One
of South Africa's most renowned writers, J.M. Coetzee is known for
his portrayal of his native country both during and after apartheid.
His postcolonial orientation draws upon myth and allegory as freely
as it does realism. Coetzee is further distinguished by his acute
awareness of marginalization, his affinity for rural settings, and
his unique take on ethno-linguistic identity.
John
Maxwell Coetzee was born on Feb. 9Th
1940 in Cape Town, South Africa, "the
elder of two children. His mother was a primary school teacher. His
father was trained as an attorney, but practiced as such only
intermittently".
His
parents were Zacharias and Vera Wehmeyer Coetzee. Although Zacharias
grew up on a farm in Worchester, a rural Afrikaans community in Cape
Town, he took advantage of the educational resources available to him
and became a lawyer for the city government while Vera worked as a
teacher. The installment of the Nationalist Party in 1948 brought
grave consequences for the Coetzee family. Because of his opposition
to the legalization of apartheid, Zacharias was dismissed as a
government lawyer. At this time, John Maxwell was eight and the
family moved back to the Coetzee family farm in Worchester. There,
Zacharias farmed sheep and kept books for the local fruit-canning
factory. Although the young boy developed a fond affinity for the
farm, it was during his time in Worchester that John came to
understand what it was like to be marginalized.

Problem to solve: According to the Coetzee biography, why was Zacharias Coetzee dismissed as a government lawyer? Answer in one to three sentences. Rely only on the Coetzee biography above.

Provided information:
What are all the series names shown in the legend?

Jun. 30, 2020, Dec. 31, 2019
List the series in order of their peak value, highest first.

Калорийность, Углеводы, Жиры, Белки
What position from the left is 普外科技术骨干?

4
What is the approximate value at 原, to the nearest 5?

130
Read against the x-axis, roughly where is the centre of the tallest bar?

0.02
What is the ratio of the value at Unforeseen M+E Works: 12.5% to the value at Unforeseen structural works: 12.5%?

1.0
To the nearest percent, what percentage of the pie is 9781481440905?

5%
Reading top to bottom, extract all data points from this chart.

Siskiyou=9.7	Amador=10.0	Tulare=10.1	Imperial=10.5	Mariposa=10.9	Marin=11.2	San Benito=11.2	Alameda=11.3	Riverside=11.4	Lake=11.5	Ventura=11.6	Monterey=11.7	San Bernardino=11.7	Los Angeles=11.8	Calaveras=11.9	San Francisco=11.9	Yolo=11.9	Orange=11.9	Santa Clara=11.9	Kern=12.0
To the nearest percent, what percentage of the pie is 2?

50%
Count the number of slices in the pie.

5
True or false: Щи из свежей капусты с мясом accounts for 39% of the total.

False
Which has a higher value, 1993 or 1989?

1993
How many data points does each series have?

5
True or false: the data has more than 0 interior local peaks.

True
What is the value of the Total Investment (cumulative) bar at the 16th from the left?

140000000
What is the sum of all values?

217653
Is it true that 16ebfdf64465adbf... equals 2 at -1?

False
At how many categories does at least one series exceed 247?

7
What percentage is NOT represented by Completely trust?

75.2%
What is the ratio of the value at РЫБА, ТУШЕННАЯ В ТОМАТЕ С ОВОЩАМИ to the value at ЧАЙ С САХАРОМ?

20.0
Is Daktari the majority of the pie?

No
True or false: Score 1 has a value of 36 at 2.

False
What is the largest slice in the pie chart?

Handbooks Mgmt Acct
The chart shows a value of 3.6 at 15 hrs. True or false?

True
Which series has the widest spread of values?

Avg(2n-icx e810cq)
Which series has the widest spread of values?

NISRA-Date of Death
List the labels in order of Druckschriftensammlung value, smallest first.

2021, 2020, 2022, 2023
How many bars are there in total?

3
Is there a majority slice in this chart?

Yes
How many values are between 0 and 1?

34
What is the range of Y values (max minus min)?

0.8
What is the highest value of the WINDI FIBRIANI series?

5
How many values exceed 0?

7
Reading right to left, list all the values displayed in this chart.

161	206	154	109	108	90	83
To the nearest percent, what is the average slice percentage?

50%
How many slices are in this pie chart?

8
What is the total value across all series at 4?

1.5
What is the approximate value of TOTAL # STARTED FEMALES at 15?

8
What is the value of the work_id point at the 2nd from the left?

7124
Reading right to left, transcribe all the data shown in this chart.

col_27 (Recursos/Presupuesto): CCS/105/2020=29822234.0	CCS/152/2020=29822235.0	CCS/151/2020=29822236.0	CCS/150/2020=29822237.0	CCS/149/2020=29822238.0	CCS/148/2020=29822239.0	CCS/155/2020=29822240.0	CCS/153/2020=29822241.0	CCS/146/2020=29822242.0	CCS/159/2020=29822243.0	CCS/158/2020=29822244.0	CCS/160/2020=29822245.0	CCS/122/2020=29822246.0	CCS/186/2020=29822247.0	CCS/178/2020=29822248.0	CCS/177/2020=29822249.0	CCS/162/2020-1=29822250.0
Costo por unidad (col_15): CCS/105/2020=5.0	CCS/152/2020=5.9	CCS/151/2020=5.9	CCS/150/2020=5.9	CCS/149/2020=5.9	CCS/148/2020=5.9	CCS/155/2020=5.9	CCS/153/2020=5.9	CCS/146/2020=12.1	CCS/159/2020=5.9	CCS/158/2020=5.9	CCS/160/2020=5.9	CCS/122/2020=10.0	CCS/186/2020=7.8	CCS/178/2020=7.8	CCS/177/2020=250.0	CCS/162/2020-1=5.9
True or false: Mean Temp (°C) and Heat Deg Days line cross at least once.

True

Solution: He was dismissed because he opposed the legalization of apartheid. This happened after the Nationalist Party came to power in 1948.